What to produce ->
Without the pictures, copy all the entries below exactly.

[Opening Records supplied section]

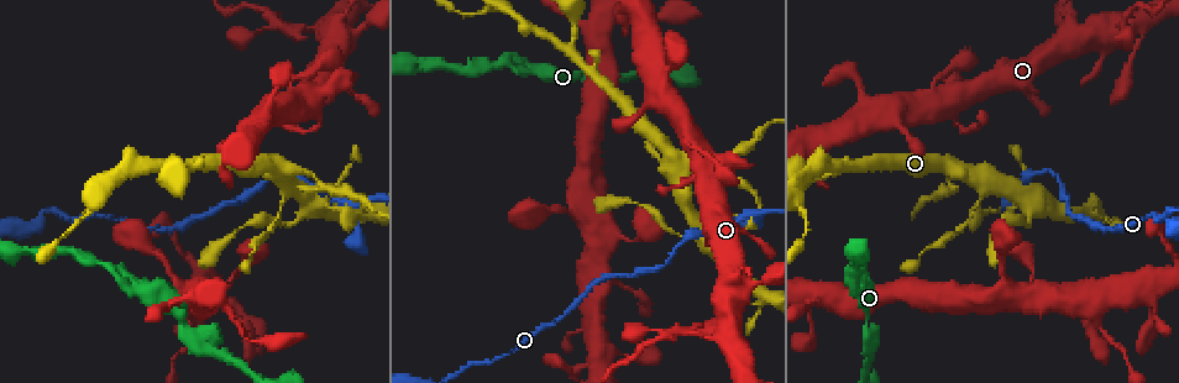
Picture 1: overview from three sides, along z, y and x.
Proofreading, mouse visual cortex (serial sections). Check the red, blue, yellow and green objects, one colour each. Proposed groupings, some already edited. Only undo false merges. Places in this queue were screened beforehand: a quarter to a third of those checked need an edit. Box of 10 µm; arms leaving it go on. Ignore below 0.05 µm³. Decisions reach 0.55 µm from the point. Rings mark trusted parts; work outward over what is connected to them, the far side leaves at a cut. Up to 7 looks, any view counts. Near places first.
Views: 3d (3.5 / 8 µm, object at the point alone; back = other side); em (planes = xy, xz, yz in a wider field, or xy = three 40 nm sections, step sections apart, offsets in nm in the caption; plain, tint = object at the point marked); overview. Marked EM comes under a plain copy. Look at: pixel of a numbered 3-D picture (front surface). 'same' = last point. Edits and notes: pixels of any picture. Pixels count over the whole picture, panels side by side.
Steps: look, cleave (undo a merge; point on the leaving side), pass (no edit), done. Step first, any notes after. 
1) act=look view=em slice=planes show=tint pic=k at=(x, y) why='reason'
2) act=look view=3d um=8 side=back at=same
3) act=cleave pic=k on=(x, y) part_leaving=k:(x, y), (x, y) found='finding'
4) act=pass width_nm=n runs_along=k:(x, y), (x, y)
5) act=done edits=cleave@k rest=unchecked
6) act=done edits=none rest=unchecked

act=look view=3d um=3.5 side=back pic=1 at=(673, 332) why='branch point'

[Closing Records supplied section]

Result of this task ->
Picture 1: overview from three sides, along z, y and x.
Proofreading, mouse visual cortex (serial sections). Check the red, blue, yellow and green objects, one colour each. Proposed groupings, some already edited. Only undo false merges. Places in this queue were screened beforehand: a quarter to a third of those checked need an edit. Box of 10 µm; arms leaving it go on. Ignore below 0.05 µm³. Decisions reach 0.55 µm from the point. Rings mark trusted parts; work outward over what is connected to them, the far side leaves at a cut. Up to 7 looks, any view counts. Near places first.
Views: 3d (3.5 / 8 µm, object at the point alone; back = other side); em (planes = xy, xz, yz in a wider field, or xy = three 40 nm sections, step sections apart, offsets in nm in the caption; plain, tint = object at the point marked); overview. Marked EM comes under a plain copy. Look at: pixel of a numbered 3-D picture (front surface). 'same' = last point. Edits and notes: pixels of any picture. Pixels count over the whole picture, panels side by side.
Steps: look, cleave (undo a merge; point on the leaving side), pass (no edit), done. Step first, any notes after. 
1) act=look view=em slice=planes show=tint pic=k at=(x, y) why='reason'
2) act=look view=3d um=8 side=back at=same
3) act=cleave pic=k on=(x, y) part_leaving=k:(x, y), (x, y) found='finding'
4) act=pass width_nm=n runs_along=k:(x, y), (x, y)
5) act=done edits=cleave@k rest=unchecked
6) act=done edits=none rest=unchecked

act=look view=3d um=3.5 side=back pic=1 at=(673, 332) why='branch point'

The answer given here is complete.